A Very Rainy Evening and other Ackermemories by William F. Nolan

He was a mere slip of a lad of 33 when I met him in 1950. Ray Bradbury gave me the address, saying: "You'll like Forry. Nobody knows more about sf than he does." Both statements proved to be entirely accurate.

He was in a rush when we met, and understandably so; Forry was in the complicated process of moving from his crowded apartment to the house on Sherbourne known in song and legend as "The Ackermansion." Yet his collection - compared to what it is today - was relatively small: only a few random tons of books and magazines.
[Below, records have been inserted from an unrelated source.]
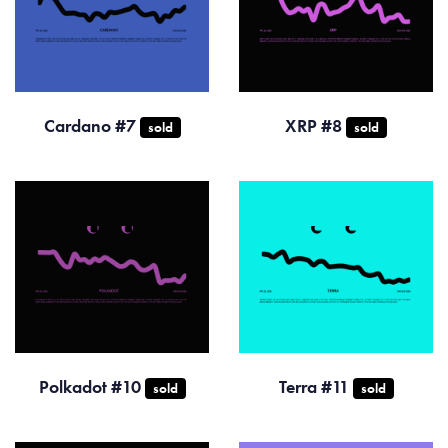
Cardano #7
XRP #8
sold
sold
Polkadot #10
Terra #11
sold
sold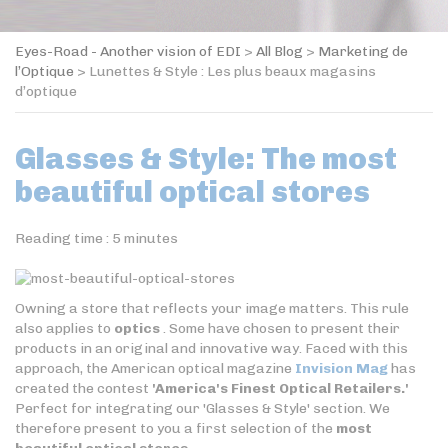
Eyes-Road - Another vision of EDI
>
All Blog
>
Marketing de
l’Optique
>
Lunettes & Style : Les plus beaux magasins
d’optique
Glasses & Style: The most
beautiful optical stores
Reading time :
5
minutes
Owning a store that reflects your image matters. This rule
also applies to
optics
. Some have chosen to present their
products in an original and innovative way. Faced with this
approach, the American optical magazine
Invision Mag
has
created the contest
'America's Finest Optical Retailers.'
Perfect for integrating our 'Glasses & Style' section. We
therefore present to you a first selection of the
most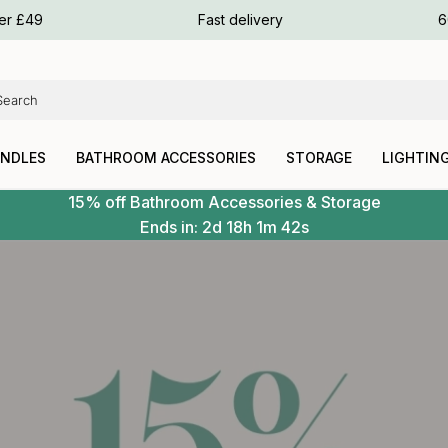
ours
ver £49
Fast delivery
6
ours
ours
ANDLES
BATHROOM ACCESSORIES
STORAGE
LIGHTIN
15% off Bathroom Accessories & Storage
Ends in:
2d
18h
1m
40s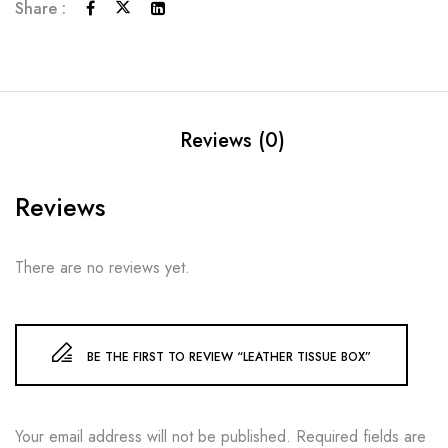
Share :
Reviews (0)
Reviews
There are no reviews yet.
BE THE FIRST TO REVIEW “LEATHER TISSUE BOX”
Your email address will not be published.
Required fields are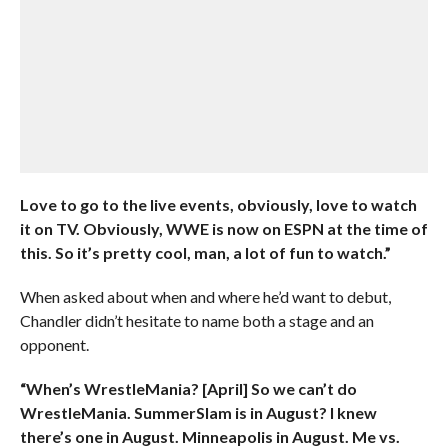
Love to go to the live events, obviously, love to watch
it on TV. Obviously, WWE is now on ESPN at the time of
this. So it’s pretty cool, man, a lot of fun to watch.”
When asked about when and where he’d want to debut,
Chandler didn’t hesitate to name both a stage and an
opponent.
“When’s WrestleMania? [April] So we can’t do
WrestleMania. SummerSlam is in August? I knew
there’s one in August. Minneapolis in August. Me vs.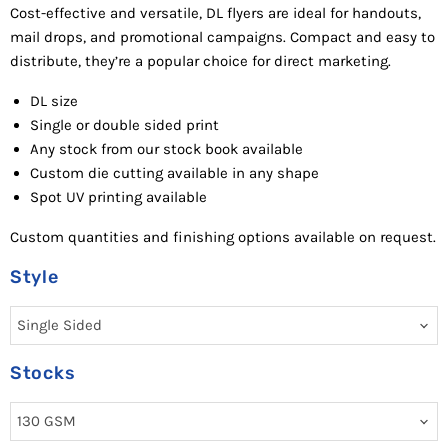
Cost-effective and versatile, DL flyers are ideal for handouts,
mail drops, and promotional campaigns. Compact and easy to
distribute, they’re a popular choice for direct marketing.
DL size
Single or double sided p
rint
Any stock from our stock book availab
le
Custom d
ie cutting available in any
shape
Spot UV
printing available
Custom quantities and finishing options available on request.
Style
Stocks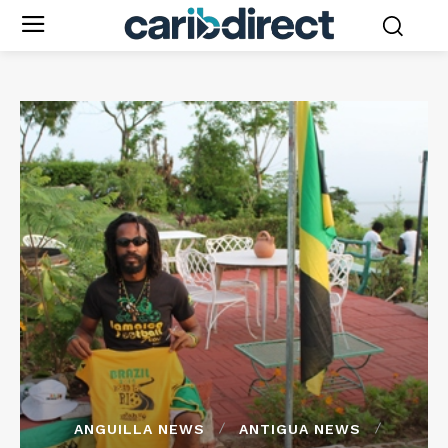
ANGUILLA NEWS
ANTIGUA NEWS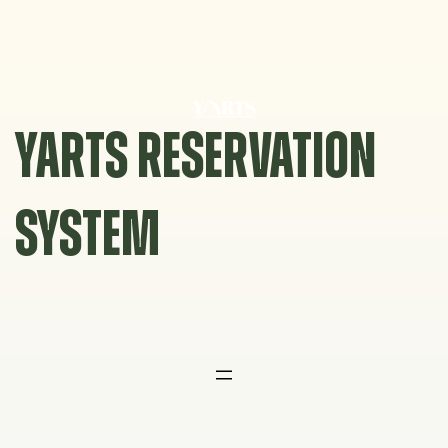
Skip
to
content
YARTS RESERVATION
SYSTEM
I returned to San Diego, where I was living and working during that period, and did not see Forry again for quite some while.

Then, in May of 1952 (the same year I served as co-chairman of the Westercon), I handed him a short story of mine to "try out on the sf markets." Thus, he became my first literary agent, making several sales for me over subsequent years before I became a fulltime pro in 1956. (That Forry never managed to sell that first short story was a blessing!)

After an abortive attempt to locate work in San Francisco late in '52 - the high spot of which was my editorial association with The Rhodomagnetic Digest - I settled for an office job in downtown Los Angeles. By January of '53 I had re-contacted Forry, who invited me to a small gathering at the North Hollywood apartment of Charles Beaumont (beginning a close friendship with Chuck which has endured to his present illness).

I vividly recall the sense of awe engendered upon my first visit to the Ackermansion. In those pioneering days the kitchen was still a kitchen and not a tumbled mass of sf paperbacks, and there were no monster masks in the icebox - but the effect was staggering nonetheless. I have often since made personal and professional use of this fantastic (in the true sense of the term) collection of sf.

A very rainy evening in mid-1954 provided me with a typical example of Forry's basic kindness. I was attending a film with two friends at the Coronet theater on LaCienga, waiting in line for a ticket when a hunched figure pelted up to us out of the darkness, water dripping from his head and shoulders. It was Forry, clutching the still-unbound pages of the August '54 issue of If to his chest. He was out of breath from his rainswept run, but as he thrust the damp pages at me he managed to gasp out something to the effect that I might "just want to see these."

Indeed I did. For there, in that August issue, was my sf story, "The Joy of Living." Forry had gone to the trouble of ordering the unbound sheets air-mail from New York, then running them mto me through a downpour - in order to give me an advance peek at my name in professional magazine print for the first time.